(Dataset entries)

▬▬▬

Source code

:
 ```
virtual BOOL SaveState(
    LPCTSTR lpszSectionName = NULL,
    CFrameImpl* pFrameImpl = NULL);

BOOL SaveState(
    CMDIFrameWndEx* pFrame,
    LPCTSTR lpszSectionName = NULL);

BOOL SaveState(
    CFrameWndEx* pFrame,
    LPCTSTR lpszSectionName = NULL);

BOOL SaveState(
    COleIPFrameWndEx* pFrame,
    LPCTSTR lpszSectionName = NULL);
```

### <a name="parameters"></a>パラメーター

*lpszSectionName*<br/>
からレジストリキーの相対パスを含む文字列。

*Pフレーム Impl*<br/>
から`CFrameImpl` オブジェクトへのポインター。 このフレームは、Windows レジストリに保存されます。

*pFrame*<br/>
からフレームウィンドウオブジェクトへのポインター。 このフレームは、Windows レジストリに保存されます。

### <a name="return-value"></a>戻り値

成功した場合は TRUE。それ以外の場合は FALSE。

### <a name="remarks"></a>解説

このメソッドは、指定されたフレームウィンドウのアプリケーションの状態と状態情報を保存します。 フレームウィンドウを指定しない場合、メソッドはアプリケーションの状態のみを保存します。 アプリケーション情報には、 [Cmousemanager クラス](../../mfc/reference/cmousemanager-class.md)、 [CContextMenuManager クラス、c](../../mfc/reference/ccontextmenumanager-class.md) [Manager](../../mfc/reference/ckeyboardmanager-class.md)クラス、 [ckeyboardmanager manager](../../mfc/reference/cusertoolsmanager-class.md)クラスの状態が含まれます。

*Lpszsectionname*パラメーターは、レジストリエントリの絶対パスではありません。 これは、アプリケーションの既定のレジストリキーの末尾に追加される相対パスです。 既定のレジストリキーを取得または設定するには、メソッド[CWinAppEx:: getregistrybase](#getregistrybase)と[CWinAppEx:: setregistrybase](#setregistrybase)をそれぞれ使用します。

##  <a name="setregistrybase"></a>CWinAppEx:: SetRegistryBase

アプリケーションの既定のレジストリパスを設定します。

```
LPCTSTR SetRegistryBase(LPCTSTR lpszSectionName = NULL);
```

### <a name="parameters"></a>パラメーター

▬▬▬

■ **EXERCISE**: Write out exactly, and only, each line from the one with "アプリケーションの既定のレジストリパスを設定します。" down to the last line of the records above.

■ **FINISHED EXERCISE**:
アプリケーションの既定のレジストリパスを設定します。

```
LPCTSTR SetRegistryBase(LPCTSTR lpszSectionName = NULL);
```

### <a name="parameters"></a>パラメーター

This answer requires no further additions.